Ideology vs. Science vs. Sciencism vs. Superman vs. ...

Charles Brown CharlesB at CNCL.ci.detroit.mi.us
Thu Nov 4 11:12:20 PST 1999


Also, the trouble with this is that lack of holism (dialectics) at the "molecular scale" tends to result in scientists merrily making nuclear and other monstrous weapons for the bourgeoisie because the scientists's have tunnel vision and don't consider the social and political consequences of their molecular discoveries. They discover things-in-themselves and not things-for-us; and the things-in-themselves get used as things-against-us.

I agree with Jim F. and Yoshie et al. on this thread regarding ideology/science because the historical connotation of "ideology" in Marxism is as they are using it. But there is another and different connotation of "ideology" in the above sense in which there shouldn't be any "pure" scientific work that isn't done from a perspective of the interests of the working class and the whole human race ( The words of the "Internationale" are that the working class shall be the human race). Rather than refer to this as "ideology", I might say it is an expression of the necessary unity of theory and practice, including in natural sciences.

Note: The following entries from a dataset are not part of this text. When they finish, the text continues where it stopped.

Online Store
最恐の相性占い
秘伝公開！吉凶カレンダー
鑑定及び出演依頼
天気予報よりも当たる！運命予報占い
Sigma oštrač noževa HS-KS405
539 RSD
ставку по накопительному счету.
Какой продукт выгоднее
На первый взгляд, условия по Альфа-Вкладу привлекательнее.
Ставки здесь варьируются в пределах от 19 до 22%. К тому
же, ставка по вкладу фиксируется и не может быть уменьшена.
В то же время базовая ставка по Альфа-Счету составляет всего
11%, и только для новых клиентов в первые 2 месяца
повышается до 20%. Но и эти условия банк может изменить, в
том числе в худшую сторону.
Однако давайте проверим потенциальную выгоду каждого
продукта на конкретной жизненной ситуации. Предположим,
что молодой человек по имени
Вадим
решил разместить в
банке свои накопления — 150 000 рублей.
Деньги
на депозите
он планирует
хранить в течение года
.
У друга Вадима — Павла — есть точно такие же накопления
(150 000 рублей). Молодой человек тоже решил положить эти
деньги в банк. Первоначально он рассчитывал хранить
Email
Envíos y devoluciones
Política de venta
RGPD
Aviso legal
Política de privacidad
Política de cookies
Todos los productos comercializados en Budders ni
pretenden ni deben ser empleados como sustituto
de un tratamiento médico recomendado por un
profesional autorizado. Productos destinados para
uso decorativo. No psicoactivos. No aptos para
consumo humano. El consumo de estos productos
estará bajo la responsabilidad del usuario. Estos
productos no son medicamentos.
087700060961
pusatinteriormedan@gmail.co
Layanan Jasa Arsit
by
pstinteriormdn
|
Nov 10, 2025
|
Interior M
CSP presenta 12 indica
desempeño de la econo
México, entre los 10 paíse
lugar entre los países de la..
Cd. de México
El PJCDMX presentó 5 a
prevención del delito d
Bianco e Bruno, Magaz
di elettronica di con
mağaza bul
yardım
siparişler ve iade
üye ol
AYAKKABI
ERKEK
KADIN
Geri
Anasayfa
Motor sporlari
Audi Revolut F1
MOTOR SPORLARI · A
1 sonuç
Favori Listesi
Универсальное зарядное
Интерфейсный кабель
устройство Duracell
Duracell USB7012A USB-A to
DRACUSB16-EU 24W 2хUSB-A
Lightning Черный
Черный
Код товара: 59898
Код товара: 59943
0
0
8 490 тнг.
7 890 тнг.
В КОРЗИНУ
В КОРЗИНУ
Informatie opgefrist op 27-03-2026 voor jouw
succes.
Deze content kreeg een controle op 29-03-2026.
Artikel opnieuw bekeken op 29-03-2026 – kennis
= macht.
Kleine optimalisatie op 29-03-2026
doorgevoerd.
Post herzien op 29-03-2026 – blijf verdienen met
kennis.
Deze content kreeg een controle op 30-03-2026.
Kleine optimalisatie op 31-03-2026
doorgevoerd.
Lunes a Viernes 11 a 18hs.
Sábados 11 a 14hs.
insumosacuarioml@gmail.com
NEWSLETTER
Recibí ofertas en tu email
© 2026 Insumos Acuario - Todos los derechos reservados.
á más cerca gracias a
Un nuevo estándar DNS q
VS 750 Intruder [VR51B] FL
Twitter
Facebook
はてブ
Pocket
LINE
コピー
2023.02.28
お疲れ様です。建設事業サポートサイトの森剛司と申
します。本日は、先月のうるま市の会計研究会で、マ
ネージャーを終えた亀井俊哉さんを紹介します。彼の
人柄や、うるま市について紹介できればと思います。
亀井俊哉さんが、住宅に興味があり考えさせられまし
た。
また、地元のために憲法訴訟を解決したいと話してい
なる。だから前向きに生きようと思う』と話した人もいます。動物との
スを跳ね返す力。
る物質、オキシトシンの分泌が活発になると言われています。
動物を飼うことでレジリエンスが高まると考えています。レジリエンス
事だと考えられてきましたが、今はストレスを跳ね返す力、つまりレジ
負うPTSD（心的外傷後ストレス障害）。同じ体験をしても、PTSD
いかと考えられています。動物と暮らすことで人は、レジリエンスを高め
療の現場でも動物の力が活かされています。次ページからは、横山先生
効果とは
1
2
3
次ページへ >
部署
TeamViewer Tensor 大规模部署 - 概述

In his chapter "Ideology" in _Marxism and Literature_ Raymond Williams discusses the several meanings of "ideology" in its history. Its original meaning was actually as a branch of zoology, but that has changed, and as Jim and Yoshie argue , it is contrasted with science.

At another level of comment on the below, Maurice Cornforth, in _In Defense of Philosophy_ says that Hegel's dialectics are a philosophical expression of the developments in chemistry. So, it is not clear that dialectics is not the appropriate method at the molecular level. At no level is the part prior to the whole, or the whole merely the sum of its parts i.e.reductionism. Well , I guess Boyle ( or Charles ?) was able to reduce certain principles of thermodynamics to mechanics by introducing certain assumptions.

CB


>>> Carrol Cox <cbcox at ilstu.edu> 11/03/99 08:08PM >>>

Lisa & Ian Murray wrote:


> Which makes an excellent case for an irreducible methodological pluralism.
> The dialectical approach works best at the organism/environment interface;
> reductionism works best at the molecular scale and anarchic pluralism works
> on the ecosystem scale.

I think we have either a non-sequitur or a triviality here. Using one method to saw firewood, another to cut bread, and a third to paint doors does not create a methodological pluralism. Different tasks, different methods.

The quarrel over reductionism is often a quarrel over what is the *appropriate* reduction for a given purpose or object of study.

Is the opening sentence of *Capital* a reduction?